Who is minding your patients, your equity?

Did I mention that I like to sing? No? Don’t tell anyone, but I just downloaded some Tom Jones to my MP3 so I can belt out a rendition of Delilah while I’m running—I only do this when I’m certain nobody is around. This doesn’t quite foot with my college collection of albums from Pink Floyd, Genesis, and Queen.

Then there was the time I was on a date at a roller rink. I was probably dressed in a pair of tight fitting bell-bottoms, an equally tight fitting rayon shirt unbuttoned to who knows where—hold the laughter. My almost shoulder length hair half-hid a puka shell necklace.

It may be important to know that although I had ice skated, I had never roller skated. There are a few not so subtle differences between the two.  Most notably, the sadist who designed the roller skate must have thought it amusing to place a large round rubberized wheel on the front of the skate in much the same position as a car bumper. I have no idea what is supposed to do. What it does do is stop you on a dime, especially when you have no intent of stopping.

Let’s see if we can tie some of this together. I’ve never felt that I actually needed to know how to do something in order to develop my own unsubstantiated delusions of adequacy—that probably explains why I’ve been consulting all these years. Anyway, back at the roller rink.

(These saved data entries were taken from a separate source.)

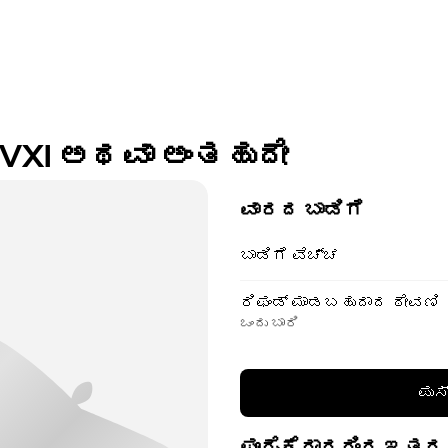
o VXI ಅಥವಾ ಅಂತಹುದೇ
ವಾರದ ಬಾಡಿಗೆ
ಬಾಡಿಗೆ ವೆಚ್ಚ
ರಿಫಂಡ್ ಮಾಡಬಹುದಾದ ಠೇವಣಿ
ಒಂದು ಬಾರಿ
ಪುಸ
ಪೂರೈಕೆದಾರರಿಂದ ಇತರ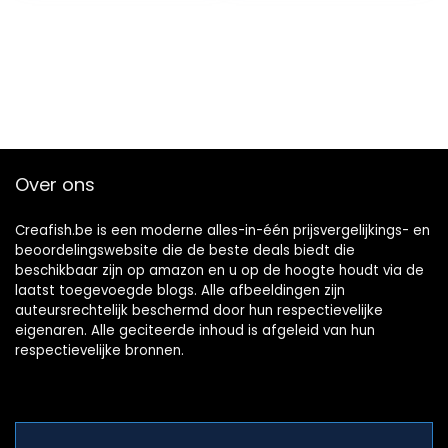
Over ons
Creafish.be is een moderne alles-in-één prijsvergelijkings- en
beoordelingswebsite die de beste deals biedt die
beschikbaar zijn op amazon en u op de hoogte houdt via de
laatst toegevoegde blogs. Alle afbeeldingen zijn
auteursrechtelijk beschermd door hun respectievelijke
eigenaren. Alle geciteerde inhoud is afgeleid van hun
respectievelijke bronnen.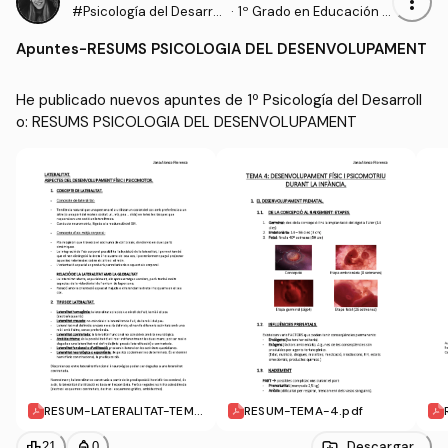
more_vert
#Psicología del Desarrol
·
1º Grado en Educación P
lo
rimaria (UDL)
Apuntes
-
RESUMS PSICOLOGIA DEL DESENVOLUPAMENT
He publicado nuevos apuntes de 1º Psicología del Desarroll
o: RESUMS PSICOLOGIA DEL DESENVOLUPAMENT
RESUM-LATERALITAT-TEMA
RESUM-TEMA-4.pdf
-4.pdf
leaderboard
personal_bag
Descargar
21
0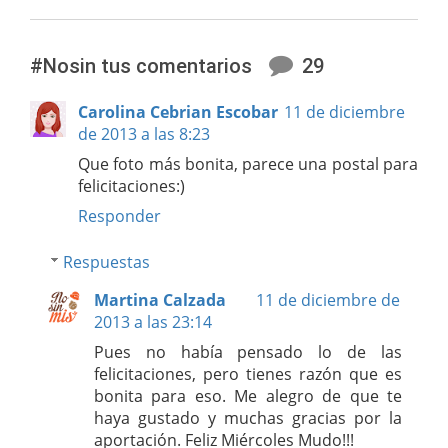
#Nosin tus comentarios
29
Carolina Cebrian Escobar
11 de diciembre
de 2013 a las 8:23
Que foto más bonita, parece una postal para
felicitaciones:)
Responder
Respuestas
Martina Calzada
11 de diciembre de
2013 a las 23:14
Pues no había pensado lo de las
felicitaciones, pero tienes razón que es
bonita para eso. Me alegro de que te
haya gustado y muchas gracias por la
aportación. Feliz Miércoles Mudo!!!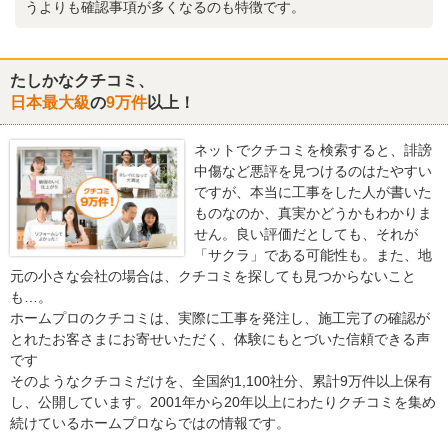
うよりも確認事項が多くなるのも特徴です。
たしかなクチコミ、
日本最大級
の
9万件
以上！
ネットでクチコミを検索すると、誹謗
中傷など悪評を見つけるのはたやすい
ですが、本当に工事をした人が書いた
ものなのか、真実かどうかもわかりま
せん。良い評価だとしても、それが
「サクラ」である可能性も。また、地
元の小さな会社の場合は、クチコミを探しても見つからないこと
も…。
ホームプロのクチコミは、実際に工事を発注し、施工完了の確認が
とれたお客さまにお寄せいただく、体験にもとづいた信頼できる声
です
そのようなクチコミだけを、全国約1,100社分、累計9万件以上保有
し、公開しています。2001年から20年以上にわたりクチコミを集め
続けているホームプロならではの情報です。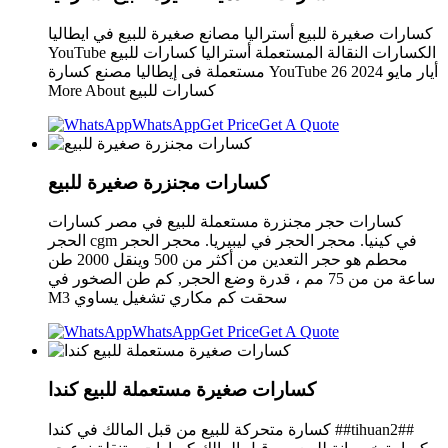
كسارات صغيرة للبيع أستراليا ‫مصانع صغيرة للبيع في ايطاليا‬‎
YouTube الكسارات النقالة المستعملة أستراليا كسارات للبيع
مستعملة فى إيطاليا مصنع كسارة YouTube 26 أيار مايو 2024
More About كسارات للبيع
WhatsApp
Get Price
Get A Quote
كسارات مجنزرة صغيرة للبيع
كسارات حجر مجنزرة مستعملة للبيع في مصر كسارات
الحجر cgm في كينيا. محجر الحجر في ليبيريا. محجر الحجر
محطم هو حجر التعدين من أكثر من 500 وينقل 2000 طن
ساعة من من 75 مم ، قدرة وضع الحجر, كم طن الصخور في
M3 سحقت كم مكاري تشغيل يساوي
WhatsApp
Get Price
Get A Quote
كسارات صغيرة مستعملة للبيع كندا
كسارة متحركة للبيع من قبل المالك في كندا ##tihuan2##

Barry Manilow’s “I Write the Songs” was being piped overhead through speakers the size of a dishwasher. Feeling much too confident for my abilities, I dragged my date to the floor. We stood side by side. I grasped her hands in a crisscrossed fashion like I had seen skaters do on television. After circling the rink for half a lap—watching my feet the entire way—I thought I should further dazzle her by singing. I should point out that it is difficult to sing and simultaneously watch your feet, a fact I didn’t learn until I was airborne. This takes me back to the rubber wheel on the front of the roller skate. We crashed to the floor and quickly took out the next thirty or so couples who were following us. It looked like a conga line run amuck. For the next hour or so it seemed like everyone in the rink pointed at me as though they were trying to warn others to stay away.

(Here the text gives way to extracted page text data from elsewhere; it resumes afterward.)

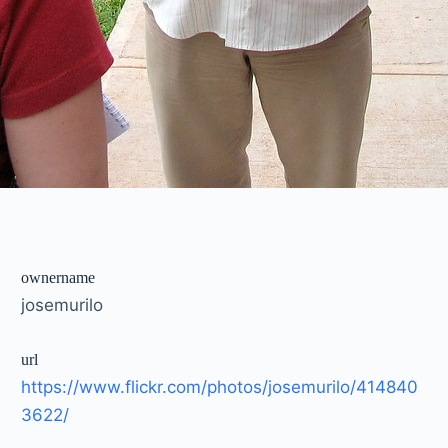
ownername
josemurilo
url
https://www.flickr.com/photos/josemurilo/414840
3622/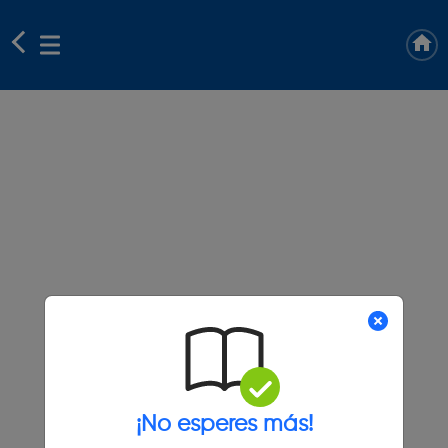
¡No esperes más!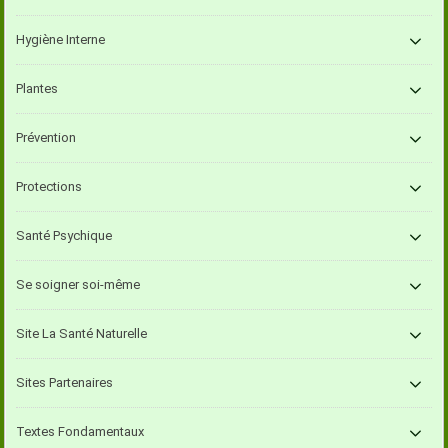
Hygiène Interne
Plantes
Prévention
Protections
Santé Psychique
Se soigner soi-même
Site La Santé Naturelle
Sites Partenaires
Textes Fondamentaux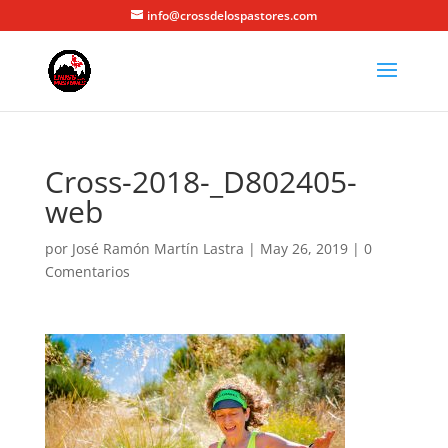
info@crossdelospastores.com
Cross-2018-_D802405-
web
por
José Ramón Martín Lastra
|
May 26, 2019
|
0
Comentarios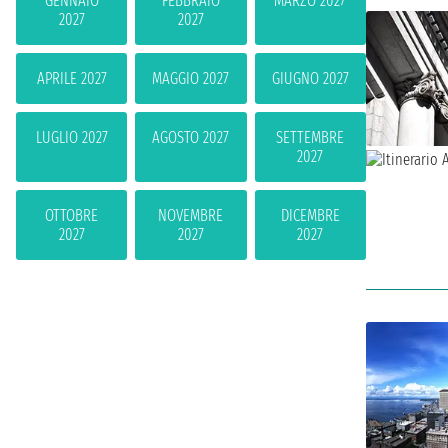
GENNAIO
FEBBRAIO
MARZO 2027
2027
2027
APRILE 2027
MAGGIO 2027
GIUGNO 2027
LUGLIO 2027
AGOSTO 2027
SETTEMBRE
2027
OTTOBRE
NOVEMBRE
DICEMBRE
2027
2027
2027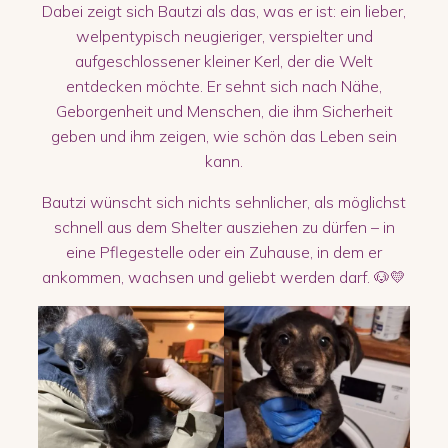
Dabei zeigt sich Bautzi als das, was er ist: ein lieber,
welpentypisch neugieriger, verspielter und
aufgeschlossener kleiner Kerl, der die Welt
entdecken möchte. Er sehnt sich nach Nähe,
Geborgenheit und Menschen, die ihm Sicherheit
geben und ihm zeigen, wie schön das Leben sein
kann.
Bautzi wünscht sich nichts sehnlicher, als möglichst
schnell aus dem Shelter ausziehen zu dürfen – in
eine Pflegestelle oder ein Zuhause, in dem er
ankommen, wachsen und geliebt werden darf. 🐶💛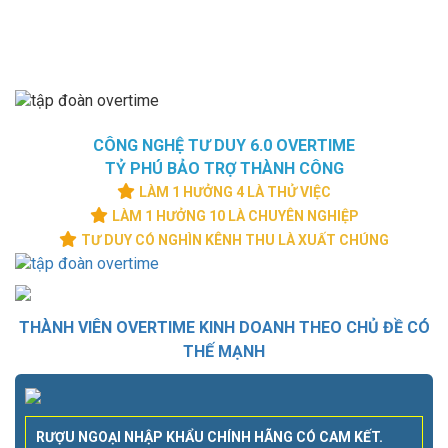
CÔNG NGHỆ TƯ DUY 6.0 OVERTIME
TỶ PHÚ BẢO TRỢ THÀNH CÔNG
LÀM 1 HƯỞNG 4 LÀ THỬ VIỆC
LÀM 1 HƯỞNG 10 LÀ CHUYÊN NGHIỆP
TƯ DUY CÓ NGHÌN KÊNH THU LÀ XUẤT CHÚNG
THÀNH VIÊN OVERTIME KINH DOANH THEO CHỦ ĐỀ CÓ
THẾ MẠNH
RƯỢU NGOẠI NHẬP KHẨU CHÍNH HÃNG CÓ CAM KẾT.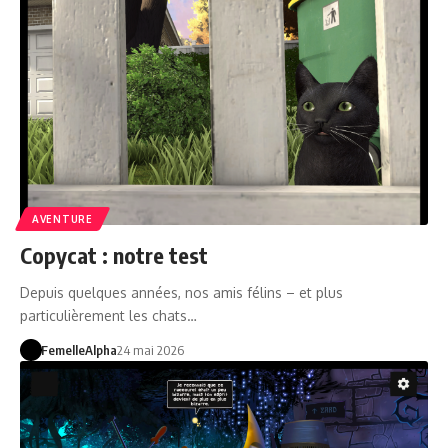
AVENTURE
Copycat : notre test
Depuis quelques années, nos amis félins – et plus
particulièrement les chats…
FemelleAlpha
24 mai 2026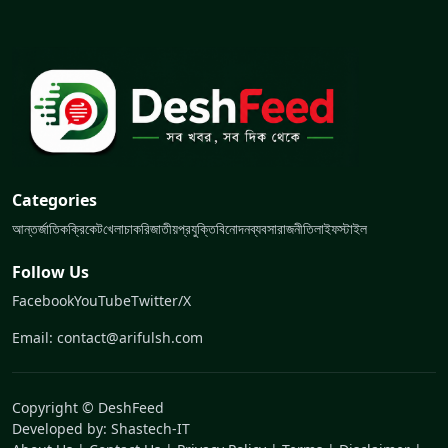
Categories
আন্তর্জাতিক
ক্রিকেট
খেলা
চাকরি
জাতীয়
প্রযুক্তি
বিনোদন
ব্যবসা
রাজনীতি
লাইফস্টাইল
Follow Us
Facebook
YouTube
Twitter/X
Email: contact@arifulsh.com
Copyright © DeshFeed
Developed by:
Shastech-IT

I haven’t sung any Manilow since that fabled night. Maybe it has something to do with the fact that times change and tastes change. Now I listen to groups like Dashboard Confessional and Great Lake Swimmers. I still interface with those closeted Manilow fans. Gone are the bell-bottoms and platform shoes, replaced by micro-fiber trousers, Droids, and Cole Hahns. My collar-length hair has a more monastic cut.

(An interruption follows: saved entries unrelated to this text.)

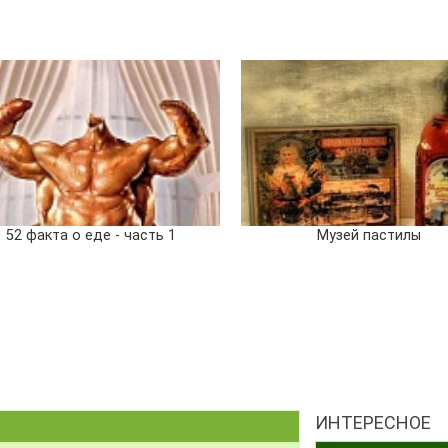
52 факта о еде - часть 1
Музей пастилы
ИНТЕРЕСНОЕ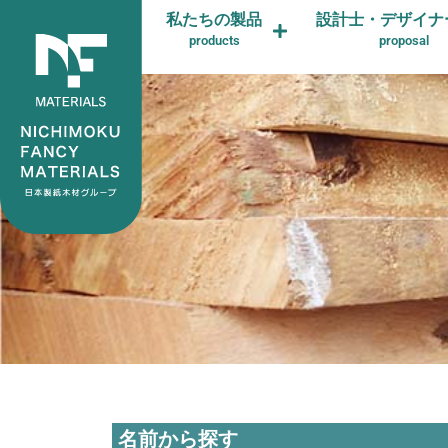
私たちの製品
設計士・デザイナ
products
proposal
名前から探す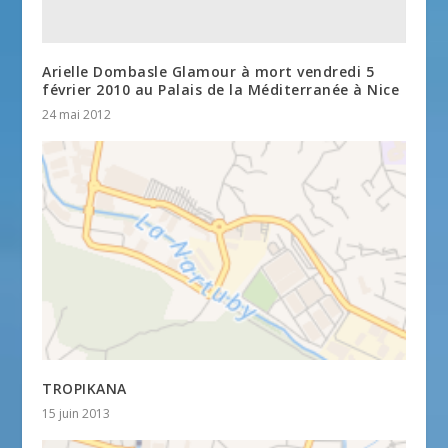
Arielle Dombasle Glamour à mort vendredi 5
février 2010 au Palais de la Méditerranée à Nice
24 mai 2012
TROPIKANA
15 juin 2013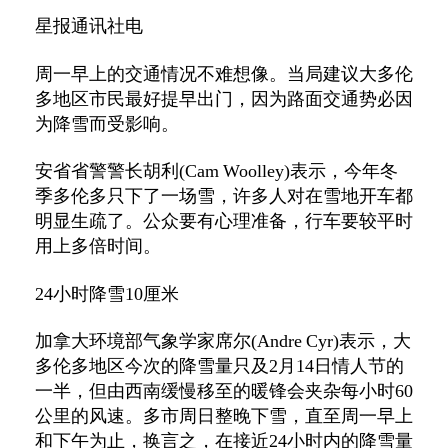
星报通讯社电
周一早上的交通情况不难想像。当局建议大多伦
多地区市民最好提早出门，因为路面交通势必因
为降雪而受影响。
安省省警警长胡利
(Cam Woolley)
表示，今年冬
季多伦多只下了一场雪，许多人对在雪地开车都
明显生疏了。公众要有心理准备，行车要较平时
用上多倍时间。
24
小时降雪
10
厘米
加拿大环境部气象学家席尔
(Andre Cyr)
表示，大
多伦多地区今次的降雪量只及
2
月
14
日情人节的
一半，但由西南缓慢移至的暖锋会夹杂每小时
60
公里的风速。多市周日整晚下雪，直至周一早上
和下午为止，换言之，在接近
24
小时内的降雪量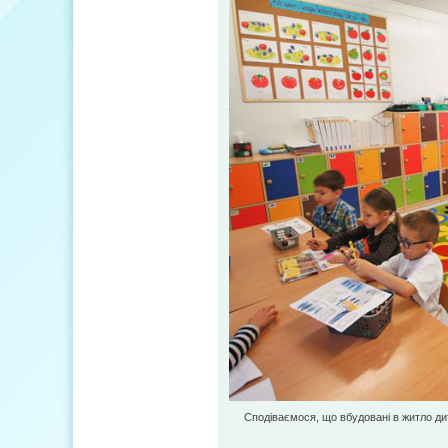
Сподіваємося, що вбудовані в житло дитя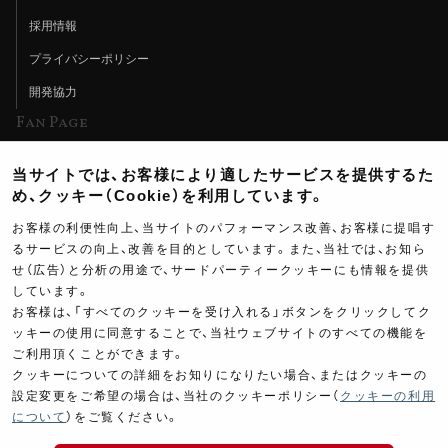
採用情報
プライバシーポリシー
開発協力
Fan Page
Web特集記事
当サイトでは、お客様により適したサービスを提供するた
ヨシムラTV
め、クッキー（Cookie）を利用しています。
イベント情報
お客様の利便性向上、当サイトのパフォーマンス改善、お客様に提唱す
るサービスの向上、改善を目的としています。また、当社では、お知ら
イベントスケジュール
せ（広告）と分析の用途で、サードパーティークッキーにも情報を提供
ツーリングブレイクタイム
しています。
お客様は、「すべてのクッキーを受け入れる」ボタンをクリックしてク
壁紙
ッキーの使用に同意することで、当社ウェブサイトのすべての機能を
ご利用頂くことができます。
製品ポスター
クッキーについての詳細をお知りになりたい場合、またはクッキーの
設定変更をご希望の場合は、当社のクッキーポリシー（
クッキーの利用
220,000
について
）をご覧ください。
￥
(税込￥
242,000
)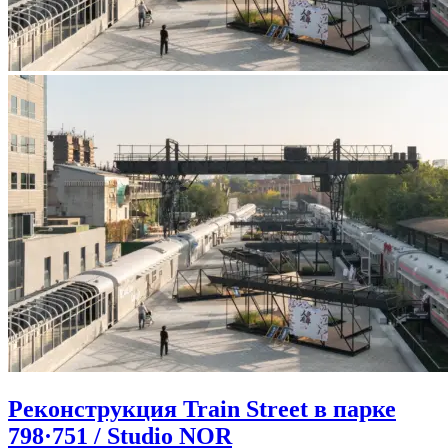
Реконструкция Train Street в парке
798·751 / Studio NOR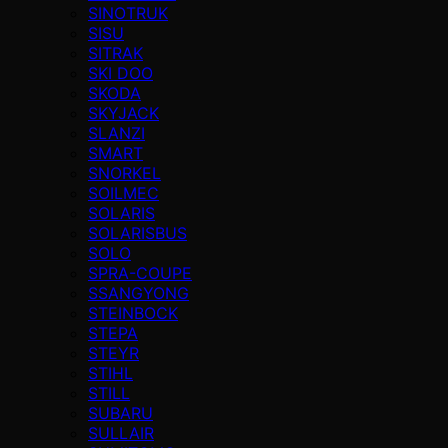
SINOTRUK
SISU
SITRAK
SKI DOO
SKODA
SKYJACK
SLANZI
SMART
SNORKEL
SOILMEC
SOLARIS
SOLARISBUS
SOLO
SPRA-COUPE
SSANGYONG
STEINBOCK
STEPA
STEYR
STIHL
STILL
SUBARU
SULLAIR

I’ve aged, so has my generation.  Aged to the point where they now have the power. Those people own the decision making process in most hospitals.  They may be the people calling the shots in yours. How can you tell if the person wearing the eighties polyester is one of them? Walk past her humming a few bars of Mandy or Copacabana, or something from The Captain and Tennille, and see if she hums back.

Is your Patient Equity Management (PEM) strategy is as dated as the double knits?  Or did I get ahead of myself; does your hospital even have a PEM strategy?  Odds are that there is no PEM strategy, no PEM group or executive.

Hospitals are quite good at managing their assets.  I bet your hospital has someone who can tell you how many chairs, televisions, beds and bed pans you have.  Assets.  We count them because we don’t want to lose them.  That is how businesses are managed.

In today’s dollars over their lifetime the average person in the US will spend more than $600,000 on healthcare.  Patients.  Assets.  They are a big part of your hospital’s equity base.

Who is minding your patients, your equity?  I don’t mean the doctors and nurses.  Who is responsible for making sure discharged patients return to you the next time they need a hospital?  Who manages that relationship for the hundreds of days between hospital visits?  Probably nobody; at least nobody in your organization.  Wanna’ bet somebody in the hospital on the other side of town is studying how to turn that $600,000 patient into one of theirs?

In case you’re wondering, the episode at the skating rink was our last date.